▸ **MATERIALS PROVIDED**:
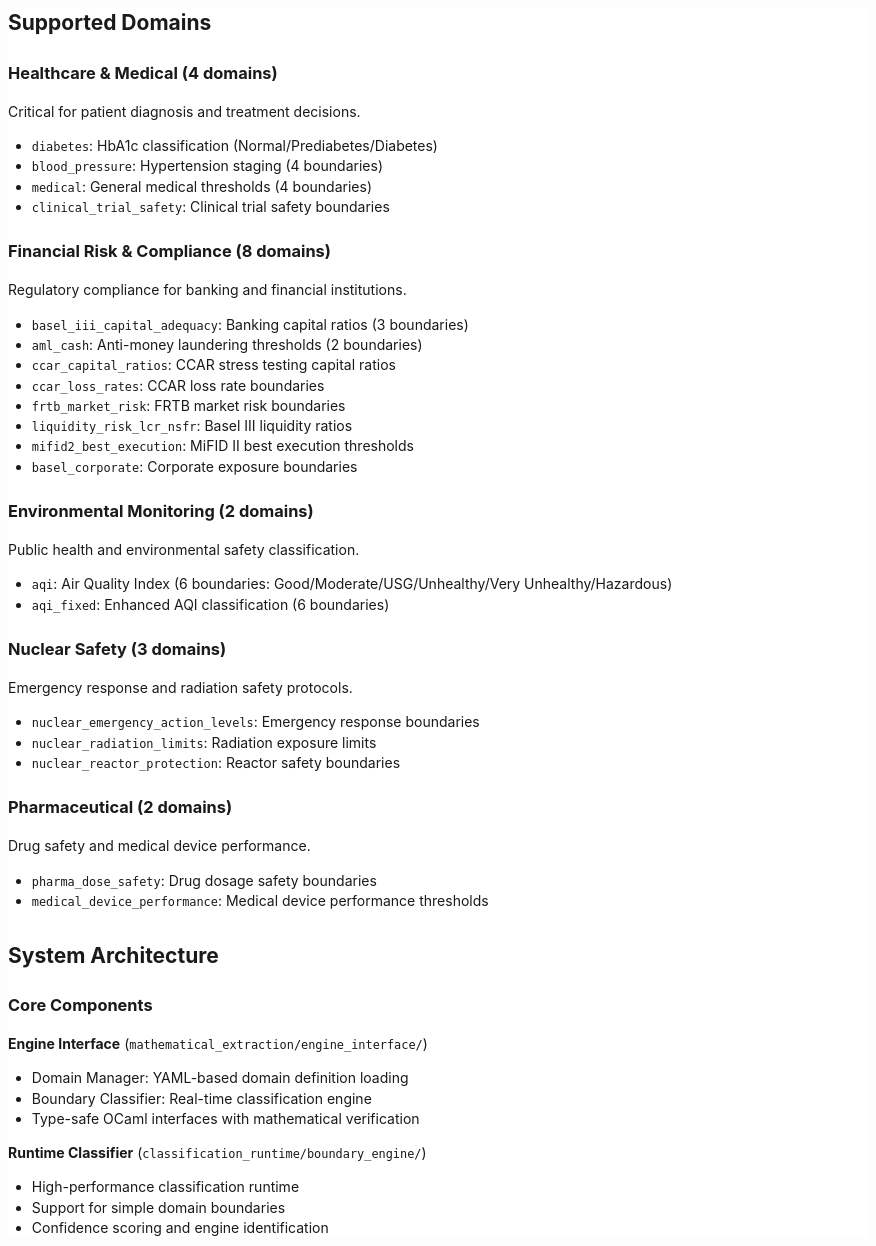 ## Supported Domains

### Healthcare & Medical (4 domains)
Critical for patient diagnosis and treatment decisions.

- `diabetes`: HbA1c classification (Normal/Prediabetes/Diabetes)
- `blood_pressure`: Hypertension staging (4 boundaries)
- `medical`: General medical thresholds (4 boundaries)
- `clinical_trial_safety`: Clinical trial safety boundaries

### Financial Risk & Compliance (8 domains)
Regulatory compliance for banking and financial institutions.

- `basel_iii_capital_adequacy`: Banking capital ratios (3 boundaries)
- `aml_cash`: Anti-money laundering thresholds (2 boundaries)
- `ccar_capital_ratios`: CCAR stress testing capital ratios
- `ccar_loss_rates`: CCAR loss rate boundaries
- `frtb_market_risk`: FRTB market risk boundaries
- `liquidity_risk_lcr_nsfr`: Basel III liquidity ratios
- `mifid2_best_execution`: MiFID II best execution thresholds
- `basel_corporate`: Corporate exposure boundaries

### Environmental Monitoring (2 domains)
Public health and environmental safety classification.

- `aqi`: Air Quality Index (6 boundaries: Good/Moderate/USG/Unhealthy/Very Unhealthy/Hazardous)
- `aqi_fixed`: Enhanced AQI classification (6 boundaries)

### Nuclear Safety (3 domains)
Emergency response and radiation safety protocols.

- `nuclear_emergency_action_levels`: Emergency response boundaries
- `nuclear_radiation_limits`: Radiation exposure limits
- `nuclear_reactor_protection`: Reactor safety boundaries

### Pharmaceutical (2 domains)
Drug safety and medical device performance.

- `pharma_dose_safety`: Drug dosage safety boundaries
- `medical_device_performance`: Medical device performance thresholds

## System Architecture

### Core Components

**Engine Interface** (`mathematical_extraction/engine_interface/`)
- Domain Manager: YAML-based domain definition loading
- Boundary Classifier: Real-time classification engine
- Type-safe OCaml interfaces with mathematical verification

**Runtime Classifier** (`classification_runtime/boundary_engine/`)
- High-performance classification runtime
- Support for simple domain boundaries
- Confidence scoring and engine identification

▸ **WHAT NEEDS TO BE DONE**: Output each line above exactly as it stands, omitting the pictures.

▸ **RESPONSE TO THE EXERCISE**:
 ## Supported Domains

### Healthcare & Medical (4 domains)
Critical for patient diagnosis and treatment decisions.

- `diabetes`: HbA1c classification (Normal/Prediabetes/Diabetes)
- `blood_pressure`: Hypertension staging (4 boundaries)
- `medical`: General medical thresholds (4 boundaries)
- `clinical_trial_safety`: Clinical trial safety boundaries

### Financial Risk & Compliance (8 domains)
Regulatory compliance for banking and financial institutions.

- `basel_iii_capital_adequacy`: Banking capital ratios (3 boundaries)
- `aml_cash`: Anti-money laundering thresholds (2 boundaries)
- `ccar_capital_ratios`: CCAR stress testing capital ratios
- `ccar_loss_rates`: CCAR loss rate boundaries
- `frtb_market_risk`: FRTB market risk boundaries
- `liquidity_risk_lcr_nsfr`: Basel III liquidity ratios
- `mifid2_best_execution`: MiFID II best execution thresholds
- `basel_corporate`: Corporate exposure boundaries

### Environmental Monitoring (2 domains)
Public health and environmental safety classification.

- `aqi`: Air Quality Index (6 boundaries: Good/Moderate/USG/Unhealthy/Very Unhealthy/Hazardous)
- `aqi_fixed`: Enhanced AQI classification (6 boundaries)

### Nuclear Safety (3 domains)
Emergency response and radiation safety protocols.

- `nuclear_emergency_action_levels`: Emergency response boundaries
- `nuclear_radiation_limits`: Radiation exposure limits
- `nuclear_reactor_protection`: Reactor safety boundaries

### Pharmaceutical (2 domains)
Drug safety and medical device performance.

- `pharma_dose_safety`: Drug dosage safety boundaries
- `medical_device_performance`: Medical device performance thresholds

## System Architecture

### Core Components

**Engine Interface** (`mathematical_extraction/engine_interface/`)
- Domain Manager: YAML-based domain definition loading
- Boundary Classifier: Real-time classification engine
- Type-safe OCaml interfaces with mathematical verification

**Runtime Classifier** (`classification_runtime/boundary_engine/`)
- High-performance classification runtime
- Support for simple domain boundaries
- Confidence scoring and engine identification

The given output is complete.